Wednesday, April 30, 2008

Money Laundering by Clinton and McCain

Tom Friedman points out the obvious in todays NYT.
This is money laundering: we borrow money from China and ship it to Saudi Arabia and take a little cut for ourselves as it goes through our gas tanks. What a way to build our country.

When the summer is over, we will have increased our debt to China, increased our transfer of wealth to Saudi Arabia and increased our contribution to global warming for our kids to inherit.
. Actually, this is just John McCain and Hillary Clinton pandering for votes by offering a bad idea, a gas tax holiday, that people unthinkingly accept as good for them.

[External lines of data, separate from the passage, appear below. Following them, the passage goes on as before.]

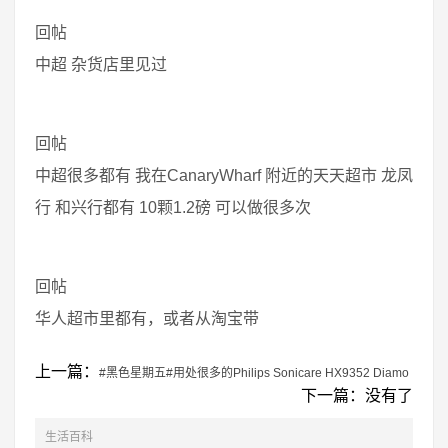
回帖
中超 杂货店里见过
回帖
中超很多都有 我在CanaryWharf 附近的天天超市 龙凤
行 和兴行都有 10颗1.2磅 可以做很多次
回帖
华人超市里都有，或者从淘宝带
上一篇：
#黑色星期五#用处很多的Philips Sonicare HX9352 Diamo
下一篇：没有了
生活百科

Here is the problem as Friedman points out. The USA has no energy strategy. We haven't had a realistic energy strategy for almost thirty years.

Here is something I didn't know.
While all the presidential candidates were railing about lost manufacturing jobs in Ohio, no one noticed that America’s premier solar company, First Solar, from Toledo, Ohio, was opening its newest factory in the former East Germany — 540 high-paying engineering jobs — because Germany has created a booming solar market and America has not.
Isn't this strange? It's an instance where we can increase home grown energy supplies and increase numbers of high paying jobs at the same time. But we don't do it. Is there more sun in East Germany than in the USA?

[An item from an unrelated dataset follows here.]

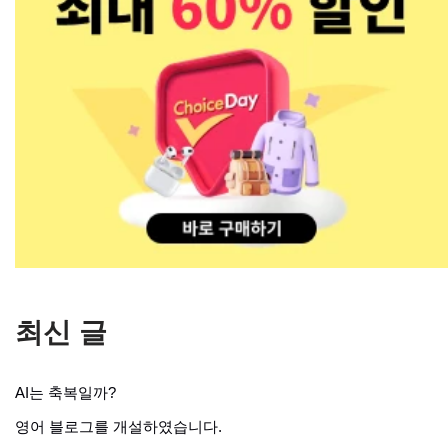
최신 글
AI는 축복일까?
영어 블로그를 개설하였습니다.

True, you can't run a car on the sun. But you can run a car on energy produced from the sun when it is used to dissociate hydrogen from water.

Conservatives and liberals alike believe a gas tax holiday is a bad idea and is not a solution to high gasoline prices. Do you think the media will pick up on the pandering by Clinton and McCain or stick with the Wright/Obama relationship story?

1 comment:

Anonymous said...

As Sun Tzu once said in the Art of War: Strategy without Tactics is the slowest route to victory. Tactics without strategy is the noise before defeat.

We are in a global competition (war) for energy resources, resources that support our economy, our lifestyle and our freedoms. Like you said, for 30 years we've been noisely proposing this and that tactic to deal with energy issues. I personally do not think defeat is on the near horizon, but indeed the battle is being waged. As John A. Warden III points out, we need an Energy Strategy before Energy Policy.